Direction:
Copy the lines word for word, beginning with the line that contains "family: Polemoniaceae" and ending with the last line of the records.

Data for the task:

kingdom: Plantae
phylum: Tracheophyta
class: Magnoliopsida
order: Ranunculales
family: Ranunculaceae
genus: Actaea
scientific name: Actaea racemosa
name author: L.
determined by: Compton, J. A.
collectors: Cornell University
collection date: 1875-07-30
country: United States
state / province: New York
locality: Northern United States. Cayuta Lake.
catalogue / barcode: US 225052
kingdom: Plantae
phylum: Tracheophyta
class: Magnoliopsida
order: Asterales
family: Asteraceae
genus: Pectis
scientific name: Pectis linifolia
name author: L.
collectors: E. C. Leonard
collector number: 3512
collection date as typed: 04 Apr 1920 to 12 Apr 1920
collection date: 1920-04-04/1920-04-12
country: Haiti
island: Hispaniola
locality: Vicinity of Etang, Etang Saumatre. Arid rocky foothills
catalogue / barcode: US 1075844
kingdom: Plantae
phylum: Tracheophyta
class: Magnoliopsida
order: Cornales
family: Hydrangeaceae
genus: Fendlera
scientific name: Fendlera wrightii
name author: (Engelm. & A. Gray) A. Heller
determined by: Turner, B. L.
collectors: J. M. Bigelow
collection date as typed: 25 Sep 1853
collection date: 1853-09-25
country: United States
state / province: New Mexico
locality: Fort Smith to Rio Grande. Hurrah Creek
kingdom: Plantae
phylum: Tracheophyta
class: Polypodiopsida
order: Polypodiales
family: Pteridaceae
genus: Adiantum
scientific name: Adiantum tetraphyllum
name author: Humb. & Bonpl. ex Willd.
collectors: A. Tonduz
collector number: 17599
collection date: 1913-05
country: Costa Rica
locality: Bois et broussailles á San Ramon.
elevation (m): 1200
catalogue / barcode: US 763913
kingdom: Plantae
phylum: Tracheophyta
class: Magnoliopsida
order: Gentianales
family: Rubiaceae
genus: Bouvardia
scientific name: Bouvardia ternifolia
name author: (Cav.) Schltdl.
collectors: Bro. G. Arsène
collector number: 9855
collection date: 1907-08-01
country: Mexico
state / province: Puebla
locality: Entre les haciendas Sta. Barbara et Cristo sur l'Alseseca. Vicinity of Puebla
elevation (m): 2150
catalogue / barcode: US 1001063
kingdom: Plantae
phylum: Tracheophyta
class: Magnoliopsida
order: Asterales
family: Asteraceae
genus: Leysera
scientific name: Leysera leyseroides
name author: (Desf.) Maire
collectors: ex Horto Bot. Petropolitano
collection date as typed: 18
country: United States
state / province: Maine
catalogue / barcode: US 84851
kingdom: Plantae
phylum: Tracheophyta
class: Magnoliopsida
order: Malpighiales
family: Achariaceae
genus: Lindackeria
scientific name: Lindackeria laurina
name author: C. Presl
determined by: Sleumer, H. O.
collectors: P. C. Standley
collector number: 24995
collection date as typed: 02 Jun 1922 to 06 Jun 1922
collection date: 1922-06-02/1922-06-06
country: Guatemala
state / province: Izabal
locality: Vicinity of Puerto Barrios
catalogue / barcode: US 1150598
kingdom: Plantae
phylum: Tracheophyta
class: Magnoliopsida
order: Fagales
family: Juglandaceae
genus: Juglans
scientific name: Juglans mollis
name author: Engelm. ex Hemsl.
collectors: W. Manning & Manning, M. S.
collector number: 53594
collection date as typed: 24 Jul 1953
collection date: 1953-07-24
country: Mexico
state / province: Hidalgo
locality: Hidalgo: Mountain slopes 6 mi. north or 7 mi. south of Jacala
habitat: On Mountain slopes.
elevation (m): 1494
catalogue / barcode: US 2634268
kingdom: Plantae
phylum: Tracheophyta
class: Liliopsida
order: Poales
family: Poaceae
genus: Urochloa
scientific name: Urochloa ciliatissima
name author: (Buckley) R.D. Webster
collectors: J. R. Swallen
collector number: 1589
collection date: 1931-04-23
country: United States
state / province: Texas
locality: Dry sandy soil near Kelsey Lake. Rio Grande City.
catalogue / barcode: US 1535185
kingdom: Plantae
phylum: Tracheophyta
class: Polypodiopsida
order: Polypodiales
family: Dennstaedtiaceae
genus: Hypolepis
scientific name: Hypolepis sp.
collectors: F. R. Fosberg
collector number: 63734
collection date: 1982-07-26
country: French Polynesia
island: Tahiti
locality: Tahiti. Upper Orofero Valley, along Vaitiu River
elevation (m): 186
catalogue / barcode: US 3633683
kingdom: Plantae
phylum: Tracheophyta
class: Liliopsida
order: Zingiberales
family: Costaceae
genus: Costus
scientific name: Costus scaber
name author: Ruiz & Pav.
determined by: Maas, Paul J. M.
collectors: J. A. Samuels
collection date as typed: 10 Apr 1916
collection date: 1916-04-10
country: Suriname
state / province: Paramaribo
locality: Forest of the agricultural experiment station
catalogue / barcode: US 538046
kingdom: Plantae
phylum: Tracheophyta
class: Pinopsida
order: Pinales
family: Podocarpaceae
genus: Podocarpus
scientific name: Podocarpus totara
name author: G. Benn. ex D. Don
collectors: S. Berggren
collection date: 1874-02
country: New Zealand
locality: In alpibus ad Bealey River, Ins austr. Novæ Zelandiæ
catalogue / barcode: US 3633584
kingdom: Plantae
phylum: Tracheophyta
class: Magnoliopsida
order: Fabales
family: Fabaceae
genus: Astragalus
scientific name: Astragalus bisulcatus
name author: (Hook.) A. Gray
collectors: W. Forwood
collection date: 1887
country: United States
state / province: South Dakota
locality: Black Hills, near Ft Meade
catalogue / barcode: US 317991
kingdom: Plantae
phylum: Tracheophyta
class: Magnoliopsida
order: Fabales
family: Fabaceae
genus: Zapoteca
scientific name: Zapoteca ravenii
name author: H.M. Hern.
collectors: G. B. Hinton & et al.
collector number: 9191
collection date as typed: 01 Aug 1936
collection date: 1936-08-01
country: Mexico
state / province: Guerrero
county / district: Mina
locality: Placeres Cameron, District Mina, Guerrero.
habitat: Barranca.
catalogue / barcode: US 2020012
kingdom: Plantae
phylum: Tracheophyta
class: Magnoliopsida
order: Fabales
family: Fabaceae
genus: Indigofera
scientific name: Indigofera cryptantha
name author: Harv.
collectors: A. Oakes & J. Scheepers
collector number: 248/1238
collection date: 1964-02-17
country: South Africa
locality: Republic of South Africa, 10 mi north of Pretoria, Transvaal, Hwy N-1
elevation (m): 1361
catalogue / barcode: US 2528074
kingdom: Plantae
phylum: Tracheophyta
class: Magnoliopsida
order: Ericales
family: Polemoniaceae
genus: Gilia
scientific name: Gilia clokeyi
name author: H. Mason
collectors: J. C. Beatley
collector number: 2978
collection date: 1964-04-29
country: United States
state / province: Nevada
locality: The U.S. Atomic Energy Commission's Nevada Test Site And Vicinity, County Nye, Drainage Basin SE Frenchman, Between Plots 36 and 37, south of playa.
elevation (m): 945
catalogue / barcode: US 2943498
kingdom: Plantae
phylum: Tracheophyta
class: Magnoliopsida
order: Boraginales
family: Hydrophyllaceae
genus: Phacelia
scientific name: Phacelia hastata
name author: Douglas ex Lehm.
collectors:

Task answer:
family: Polemoniaceae
genus: Gilia
scientific name: Gilia clokeyi
name author: H. Mason
collectors: J. C. Beatley
collector number: 2978
collection date: 1964-04-29
country: United States
state / province: Nevada
locality: The U.S. Atomic Energy Commission's Nevada Test Site And Vicinity, County Nye, Drainage Basin SE Frenchman, Between Plots 36 and 37, south of playa.
elevation (m): 945
catalogue / barcode: US 2943498
kingdom: Plantae
phylum: Tracheophyta
class: Magnoliopsida
order: Boraginales
family: Hydrophyllaceae
genus: Phacelia
scientific name: Phacelia hastata
name author: Douglas ex Lehm.
collectors:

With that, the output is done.